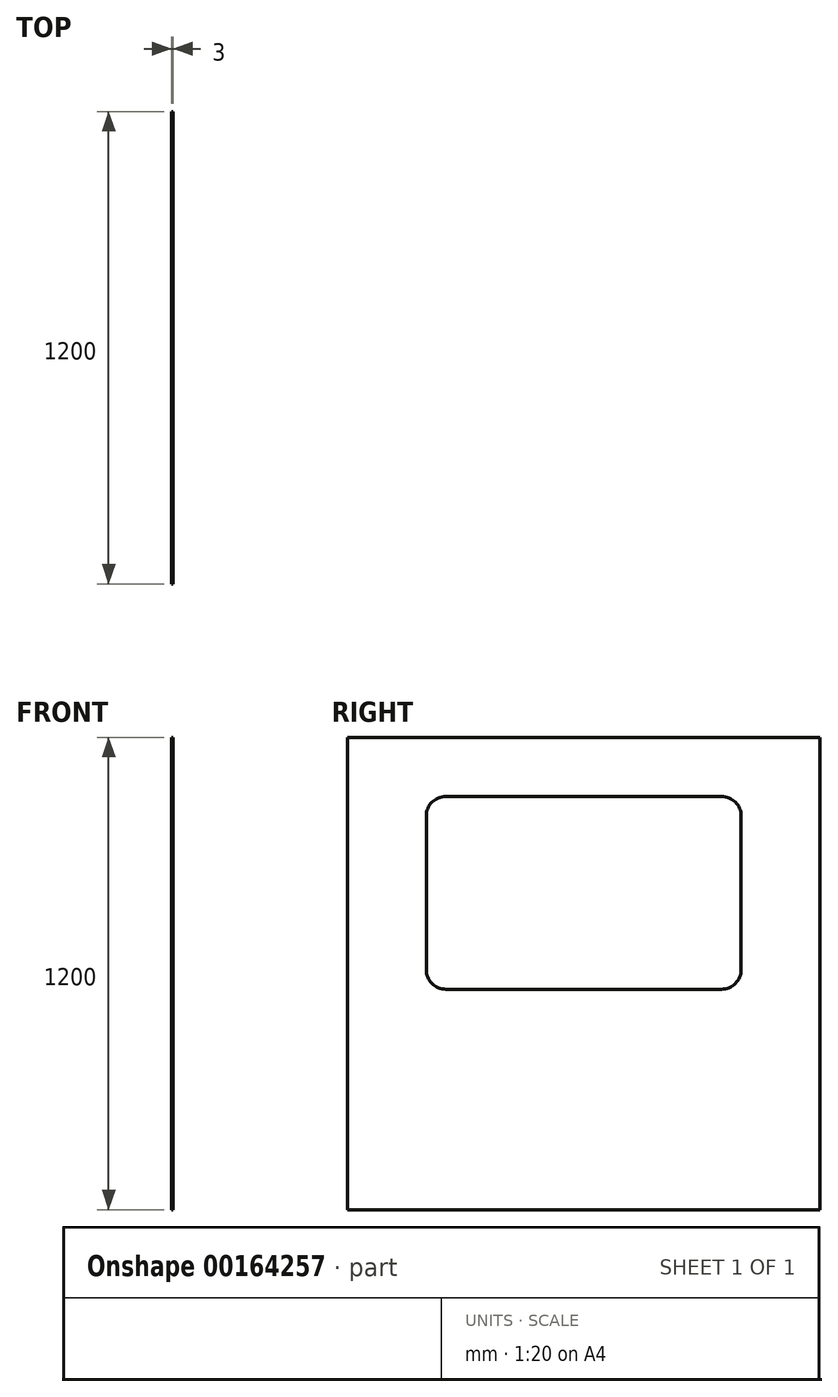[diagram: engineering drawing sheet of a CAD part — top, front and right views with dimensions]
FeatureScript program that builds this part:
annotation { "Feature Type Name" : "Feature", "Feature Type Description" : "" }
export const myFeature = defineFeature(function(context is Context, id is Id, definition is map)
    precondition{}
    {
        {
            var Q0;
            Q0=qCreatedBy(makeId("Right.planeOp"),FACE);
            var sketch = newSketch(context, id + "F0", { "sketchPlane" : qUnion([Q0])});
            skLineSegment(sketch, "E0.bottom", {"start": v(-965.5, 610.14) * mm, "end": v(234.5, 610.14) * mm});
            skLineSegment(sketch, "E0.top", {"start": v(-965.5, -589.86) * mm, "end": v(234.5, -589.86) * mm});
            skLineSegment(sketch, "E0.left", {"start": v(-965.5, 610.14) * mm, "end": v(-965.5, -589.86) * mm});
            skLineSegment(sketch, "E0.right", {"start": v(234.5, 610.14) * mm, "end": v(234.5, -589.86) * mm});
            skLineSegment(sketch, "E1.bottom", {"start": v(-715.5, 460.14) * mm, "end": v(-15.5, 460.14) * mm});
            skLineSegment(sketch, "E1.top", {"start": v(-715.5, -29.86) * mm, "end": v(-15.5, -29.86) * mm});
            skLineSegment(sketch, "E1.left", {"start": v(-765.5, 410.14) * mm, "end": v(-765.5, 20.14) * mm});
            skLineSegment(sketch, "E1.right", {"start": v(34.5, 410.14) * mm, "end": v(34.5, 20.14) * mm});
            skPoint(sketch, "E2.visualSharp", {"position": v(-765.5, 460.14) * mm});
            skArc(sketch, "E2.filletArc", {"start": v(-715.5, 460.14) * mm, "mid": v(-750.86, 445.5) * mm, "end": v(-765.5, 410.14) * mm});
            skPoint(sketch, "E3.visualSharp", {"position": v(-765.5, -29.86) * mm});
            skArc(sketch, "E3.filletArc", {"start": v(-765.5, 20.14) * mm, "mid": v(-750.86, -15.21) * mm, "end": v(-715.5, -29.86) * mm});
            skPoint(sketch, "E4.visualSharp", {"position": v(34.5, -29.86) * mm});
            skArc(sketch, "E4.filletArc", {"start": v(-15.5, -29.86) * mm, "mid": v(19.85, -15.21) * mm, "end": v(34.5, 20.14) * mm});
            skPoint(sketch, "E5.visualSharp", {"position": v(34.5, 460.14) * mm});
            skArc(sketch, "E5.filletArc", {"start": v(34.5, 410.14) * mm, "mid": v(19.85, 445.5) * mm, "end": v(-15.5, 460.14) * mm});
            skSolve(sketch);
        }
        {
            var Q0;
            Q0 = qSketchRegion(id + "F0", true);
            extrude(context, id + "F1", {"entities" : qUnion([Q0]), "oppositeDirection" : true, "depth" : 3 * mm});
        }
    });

OBJECTIVE
Please reproduce everything from the start of the entries down to the line containing "v(-765.5, 460.14) *", including that line, and leave out the pictures.

OUTPUT
[diagram: engineering drawing sheet of a CAD part — top, front and right views with dimensions]
FeatureScript program that builds this part:
annotation { "Feature Type Name" : "Feature", "Feature Type Description" : "" }
export const myFeature = defineFeature(function(context is Context, id is Id, definition is map)
    precondition{}
    {
        {
            var Q0;
            Q0=qCreatedBy(makeId("Right.planeOp"),FACE);
            var sketch = newSketch(context, id + "F0", { "sketchPlane" : qUnion([Q0])});
            skLineSegment(sketch, "E0.bottom", {"start": v(-965.5, 610.14) * mm, "end": v(234.5, 610.14) * mm});
            skLineSegment(sketch, "E0.top", {"start": v(-965.5, -589.86) * mm, "end": v(234.5, -589.86) * mm});
            skLineSegment(sketch, "E0.left", {"start": v(-965.5, 610.14) * mm, "end": v(-965.5, -589.86) * mm});
            skLineSegment(sketch, "E0.right", {"start": v(234.5, 610.14) * mm, "end": v(234.5, -589.86) * mm});
            skLineSegment(sketch, "E1.bottom", {"start": v(-715.5, 460.14) * mm, "end": v(-15.5, 460.14) * mm});
            skLineSegment(sketch, "E1.top", {"start": v(-715.5, -29.86) * mm, "end": v(-15.5, -29.86) * mm});
            skLineSegment(sketch, "E1.left", {"start": v(-765.5, 410.14) * mm, "end": v(-765.5, 20.14) * mm});
            skLineSegment(sketch, "E1.right", {"start": v(34.5, 410.14) * mm, "end": v(34.5, 20.14) * mm});
            skPoint(sketch, "E2.visualSharp", {"position": v(-765.5, 460.14) * mm});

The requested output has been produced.